Here’s my suggestions, please add your own in the comments. This is a community effort.
1) Encourage responsibility in public speaking and in industry partnerships. Academia should be honest with industry as to what’s possible using systems approaches. Small companies should try to refrain from promising to solve all of pharma’s problems with systems biology. Industry and investors should be wary of too many concrete promises in such a new field. As a community, we should encourage industry and academic leaders to speak to the challenges ahead, as much as to the promises. We should remind those who are interested that results won’t happen tomorrow. We have to start working on this problem now before we can expect to start getting results. IN fact, we should expect that most great initial results will probably be as much serendipity as good design and skill.
2) Start in a focused manner. If we can’t start small, we should start focused and not spread our whole community out over many different projects when we might succeed in focusing at least a few large groups on a single project.
3) We have to pay attention, close attention, to education. The International Society for Computational Biology, for instance, has been mulling over the challenges of good computational biology education. We should be more proactive in training biologists to be computer-literate. If a University is going to start a Systems Biology group, they should include a biology degree that will enable a student to function in that group.
4) Actively re-train physical scientists. Don’t make computational biology or systems biology inaccessible to adults who are already trained in one discipline. Encourage them to re-train and come on board.
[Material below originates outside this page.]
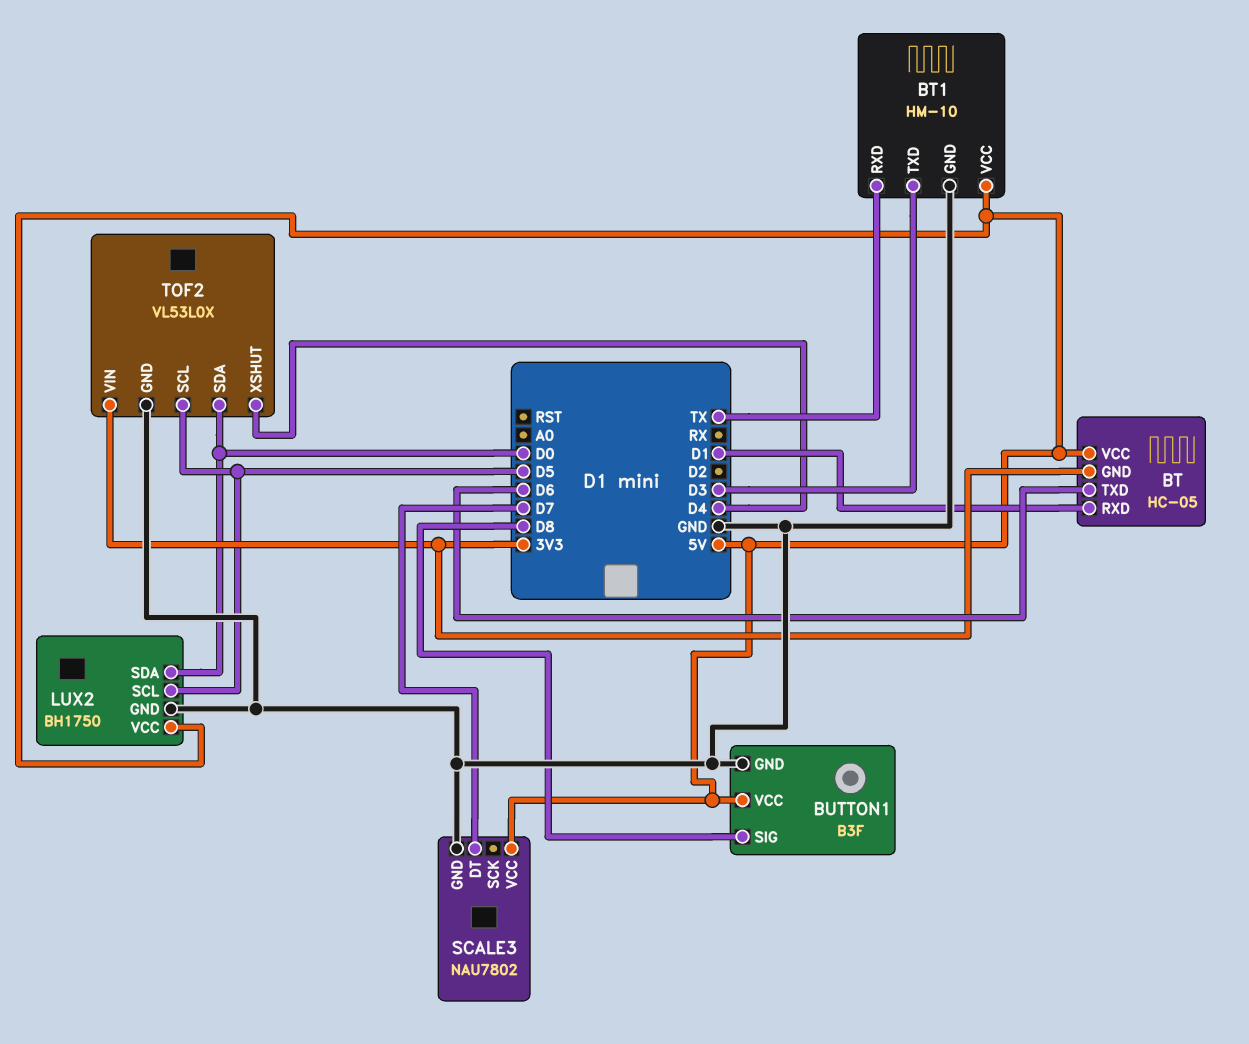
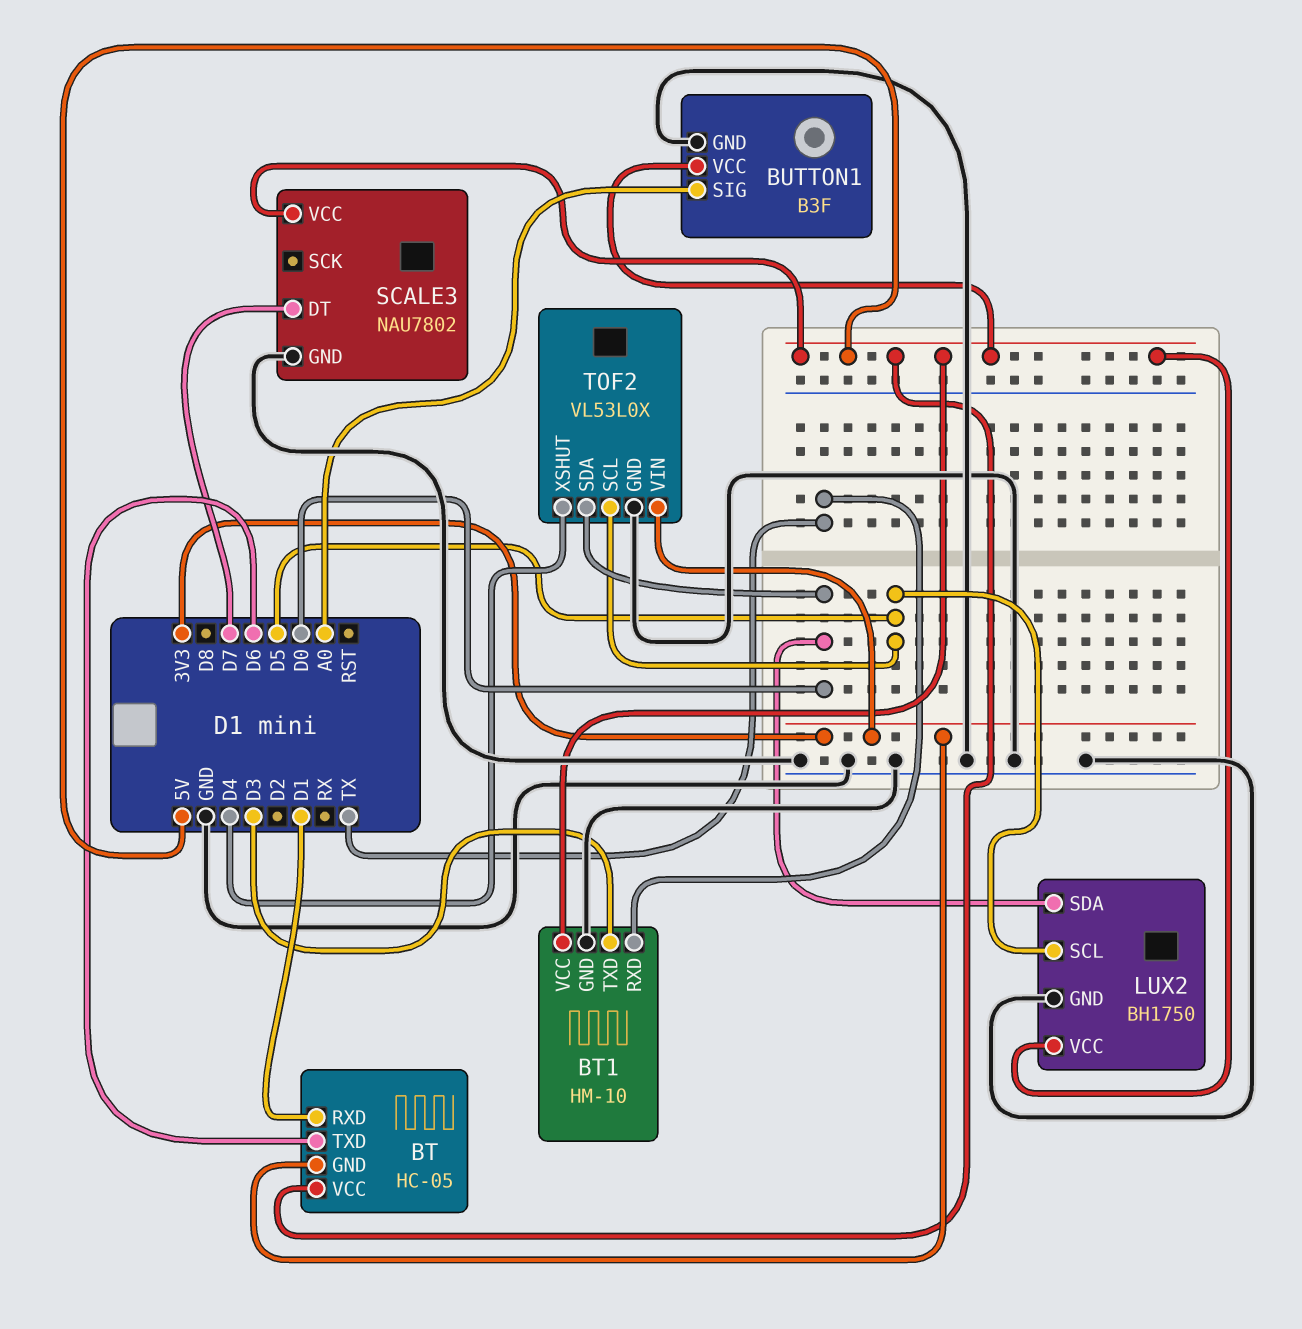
BUTTON1 pin SIG: D8 -> A0

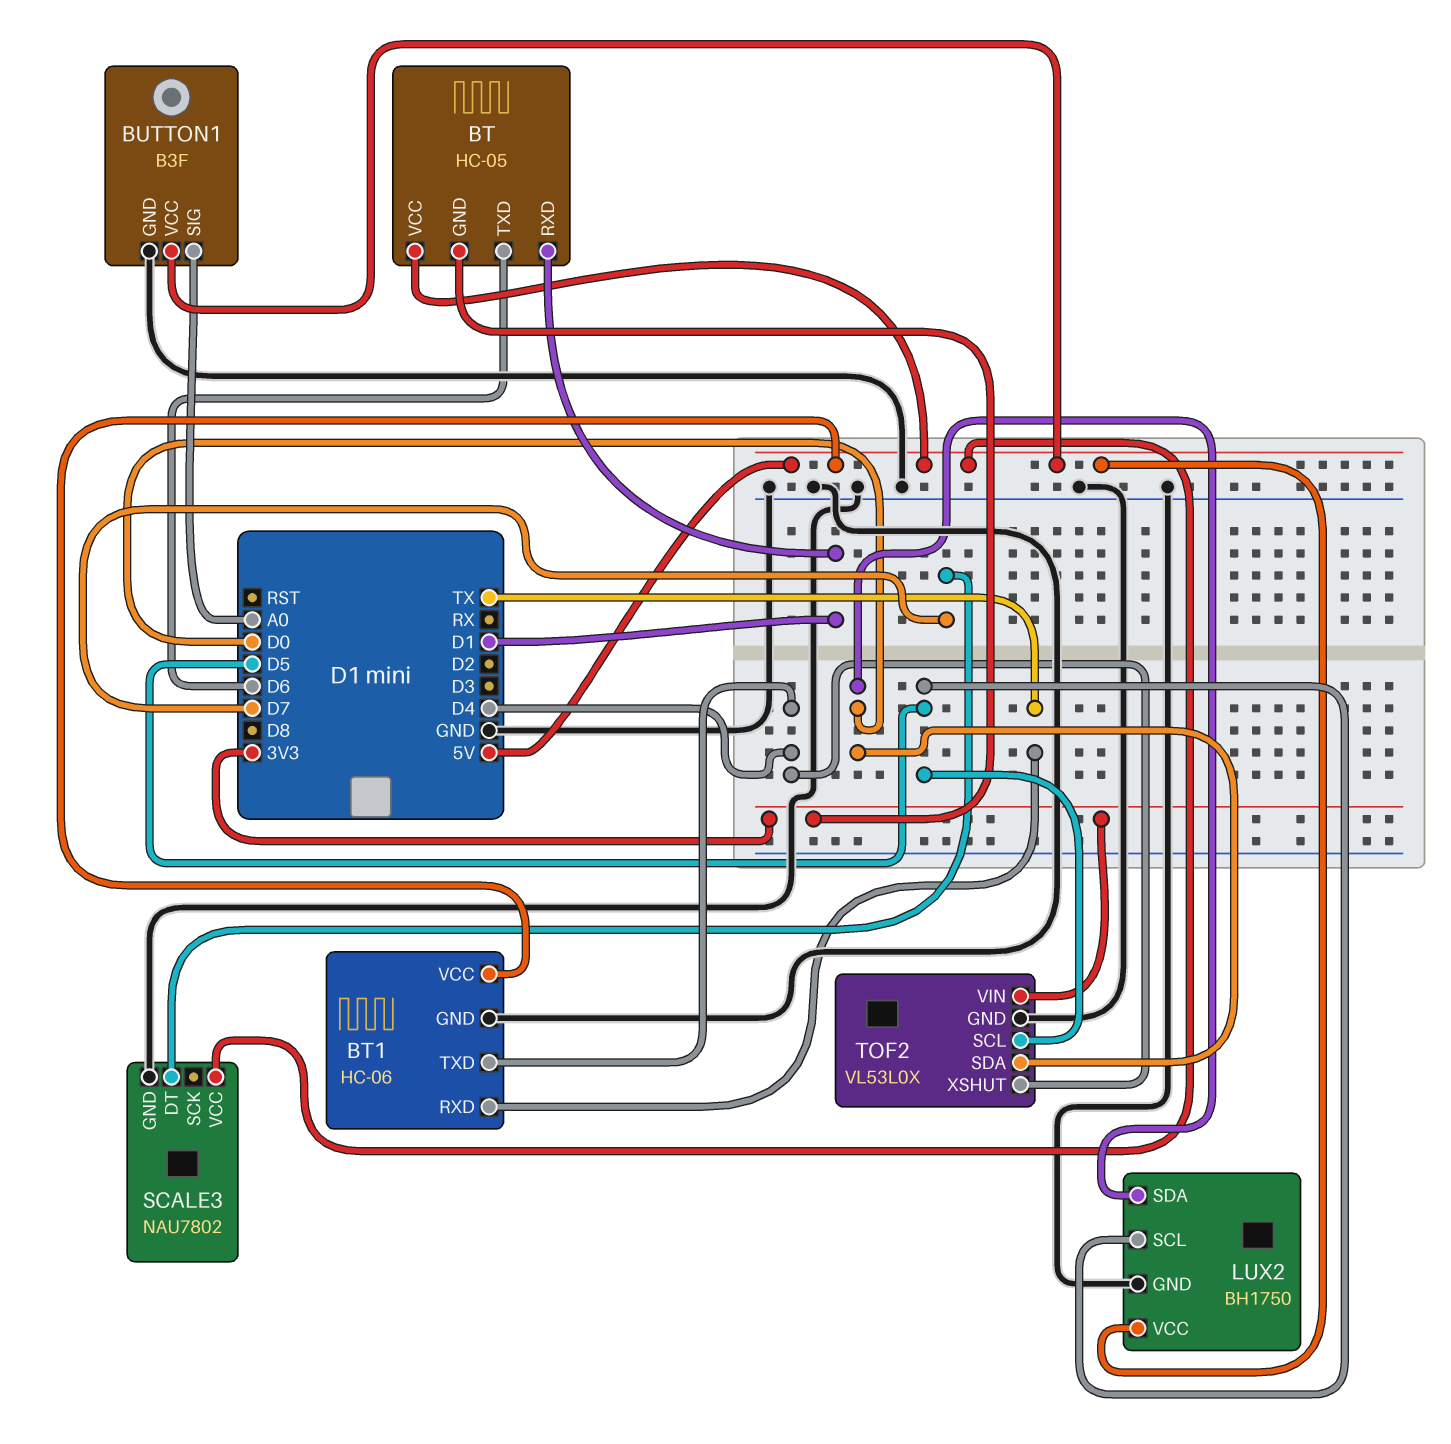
BT1: HM-10 -> HC-06
BT1 pin TXD: D3 -> D4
I recall a story of a highly qualified physics PhD interviewing for a job in a systems biology group in a large institution here in the Boston area, being embarrassed when he accidentally heard someone asking a hiring manager why they were bothering to interview an “adult” instead of a “kid”, for a key scientist position in their modeling core? For me, this is confusing. Systems biology projects need, most of all,the sum total of our experience.
5)As we had the Human Genome Project, we need a Human Systems Project. The NIGMS is forming national centers for Systems Biology. We need to move on something wider and multi-centered with set protocols and common language. Don’t close it down to the privileged institutions. Open the effort to all Universities around the world by making data available from a National Systems Project where protocols, cell types, and systems can be better defined.
It would be great to see some more serious dialog out there, instead of rushing to see who can get the most money the fastest with the most faculty on board. We’ve got to make sure that we don’t make people bitter with promises of too much, too soon. If Systems Biology is going to transform biology as we know it, it can’t lose the confidence of the decision-makers.
I just have a comment regarding the accuracy/noise of high-throughput methods. Trying to scale up and automatize an experimental method tends to decrease the noise not the other way around. I wounder how many times in different labs around the world people discard say one or two western blots because it did not fit very well for some reason with their expectation. Small scale experimental work tends to be held to a higher standard but it is generally not benchmarked. High-throughput methods on the other hand have always some kind of accuracy measure attached and method development always tries to improve this with each generation. The best example of this is genome sequencing but other high-throuput methods are following similar trends.
How to get from the data to biological insight is a different story.